- Born: William Storm Halstead
- Education: Haverford College
- Known for: Inventions for radio & television
- Spouse(s): Leslie Munro Halstead, Vice President at Kenyon & Eckhart Advertising Agency
- Children: Dirck Halstead and Anne MacPherson

= William S. Halstead =

American inventor

William Storm Halstead (1903 in Mount Kisco, NY - September 1987 in Los Angeles, CA) was an American inventor who held more than 80 patents involving radio and television development.

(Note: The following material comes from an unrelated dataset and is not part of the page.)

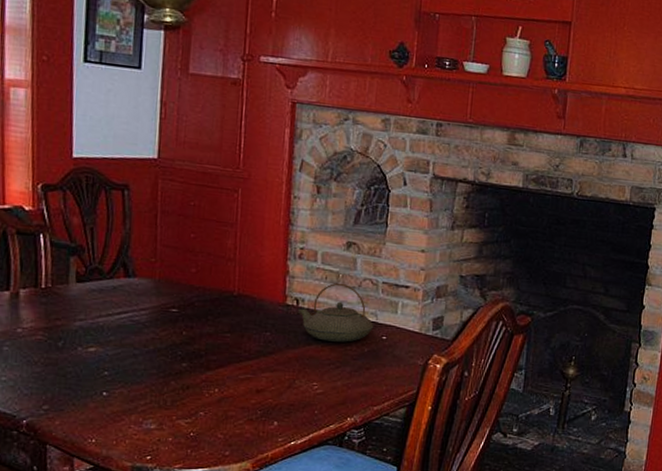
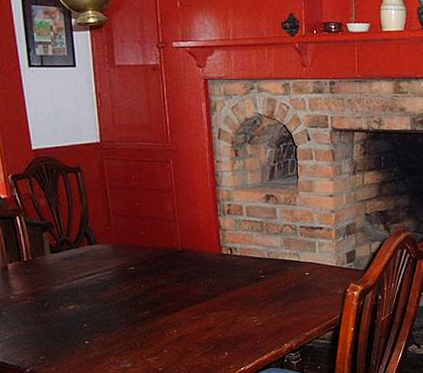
teapot: present [297,283,374,342] -> none [232,231,298,281]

As a student at Haverford College Halstead was instrumental in creating the Haverford College Radio Club, and building and launching its AM radio station WABQ in 1923. It was only the second radio station in Pennsylvania, and was described at the time as having “one of the most unusual forms of aerials ever used by a radio broadcasting station.” (See The New York Times reference and original article from December 14, 1934, below.) See also List of Haverford College people.

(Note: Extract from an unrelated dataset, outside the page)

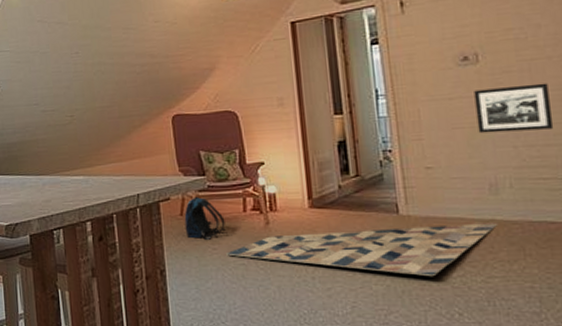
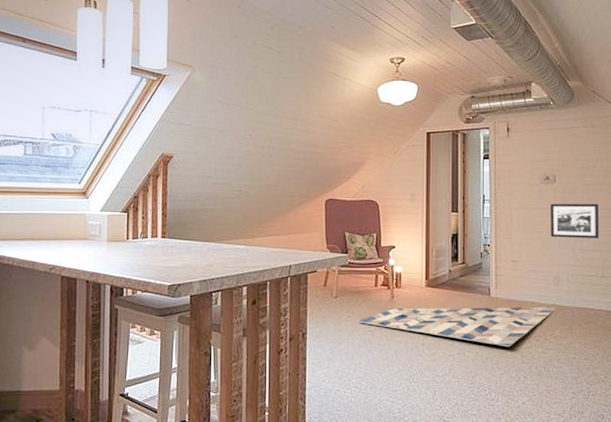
backpack: present [184,196,226,240] -> none [327,271,360,308]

In 1950, he pioneered stereophonic broadcasting. The process he developed allowed a station to use a sideband of its frequency to broadcast subsidiary programming. This process was called multiplexing, and once fully instituted removed the need for two stations, and thus two receivers at the listener's end in order to achieve a stereophonic effect.

Japan credits Halstead with helping them to develop Nippon Television. He was so honored by Japan that a memorial service for him was held by the Japanese delegation to the UN at the Church Center for the United Nations in New York City in 1987.

He also planned television systems in India, Jordan and Uganda. In addition he was instrumental in the beginnings of Radio y Televisión Martí which was developed during the Reagan administration and went on-air in 1983. Its mission was to fight communism in Cuba and it was based on the Radio Free Europe/Radio Liberty model.

Two more forerunners among his inventions were a portable shortwave radio system for forest rangers and a cable system that allowed motorists at Los Angeles International Airport to get traffic and flight information on their car radios.

In the 1950s, his wife Leslie Munro Halstead, became the first woman to hold the title of Vice President of a national advertising agency when she took over a role at Kenyon & Eckhart. In 1985, through mergers, it became Bozell, Jacobs, Kenyon & Eckhardt. In the 1990s, the firm shortened its name to Bozell Worldwide.

William and Leslie Halstead had two children. Son Dirck Halstead was a photojournalist and the founder, editor and publisher of The Digital Journalist. Daughter Anne MacPherson is a freelance writer.